Once the world was considered flat. Then it became round. Now it’s generally seen as pear-shaped. But to a few international salesmen in New York, the world is something else altogether—round at the bottom, narrow at the neck and topped with a twist-off cap. To these men, all the world is a soda pop bottle — the no-deposit, no-return kind — and sometimes their world of disposable bottles gets shaken up a bit.

Take for example the almost legendary battle between the two soft drink giants, Coke and Pepsi, on the tiny island of Formosa in the 1960s. Generalissimo Chiang Kai-shek was angry with the Pepsi people and about to cancel their concession. Coke was gaining a toehold on the island. What was Pepsi to do?

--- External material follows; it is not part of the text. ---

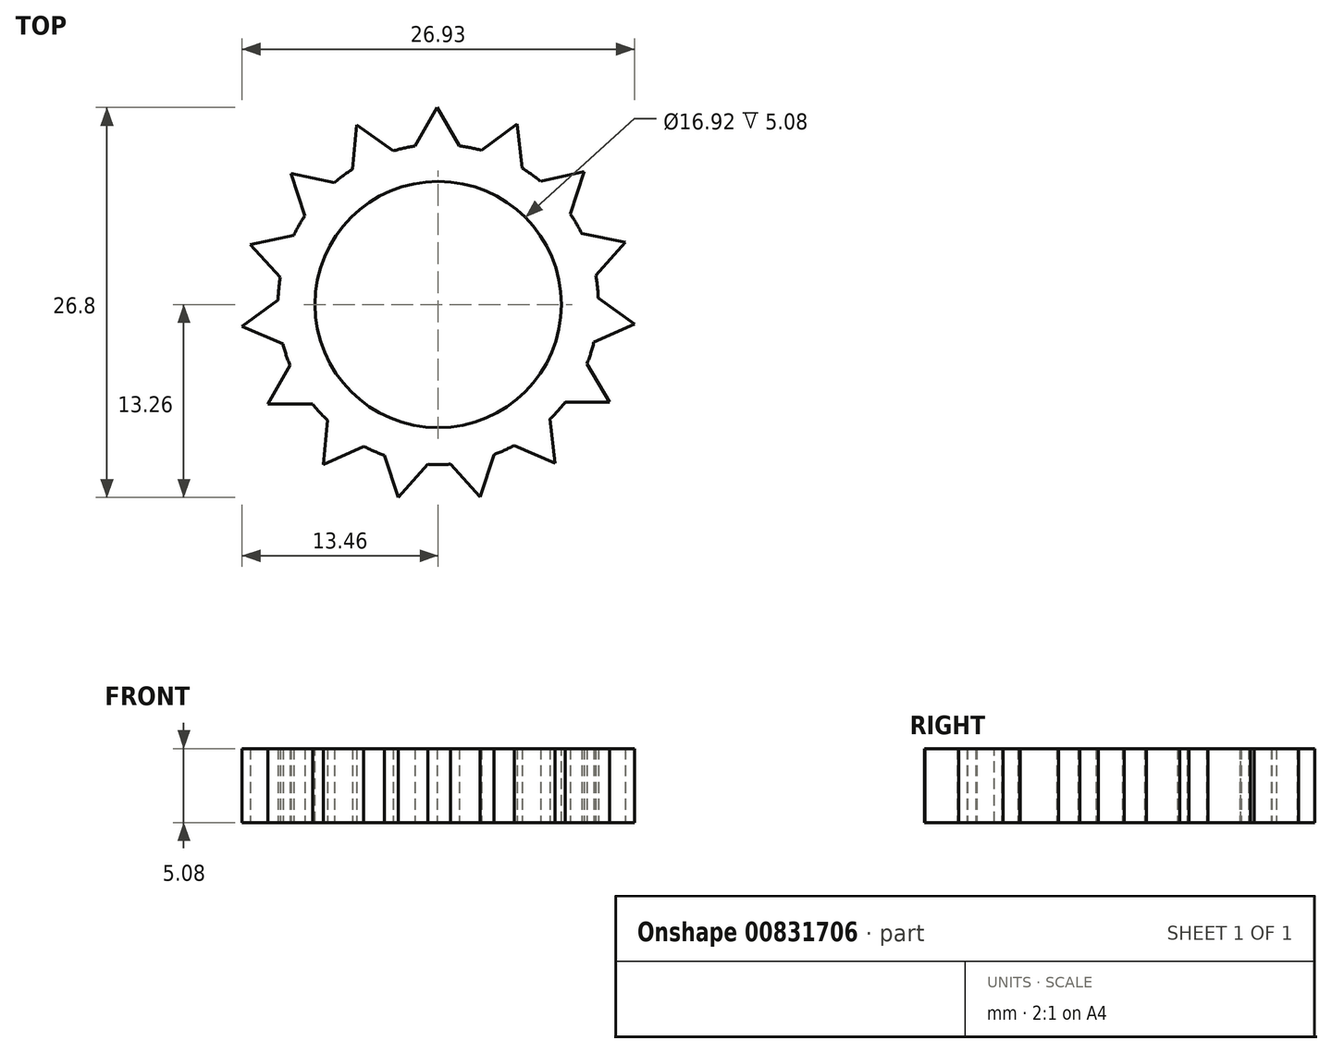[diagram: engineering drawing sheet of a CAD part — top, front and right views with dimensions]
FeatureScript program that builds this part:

In a bold stroke of diplomacy, Pepsi sent its heaviest lawyer — Richard Nixon — to Formosa, and within a few days Nixon had settled the problem, sewing up the Taiwan market for his clients. The fizz subsided. The Pepsi generation kept together. Even today, only Pepsi is bottled in Formosa.

As the anecdote suggests, American soft drink companies compete fiercely and worldwide, especially Coke and Pepsi . . . each of which sells its product in more than 120 countries.

With the current thaw in East-West relations, more new markets have begun to open up, and one result has been a virtual American soft drink blitz into Eastern Europe.

In the last few years people in Yugoslavia, Hungary and Bulgaria have all been introduced to Coke and Pepsi. Coca-Cola has managed to remain in Czechoslovakia despite a recent crackdown on other pro-Western enterprises, and Pepsi has announced that it will appear in Poland next year.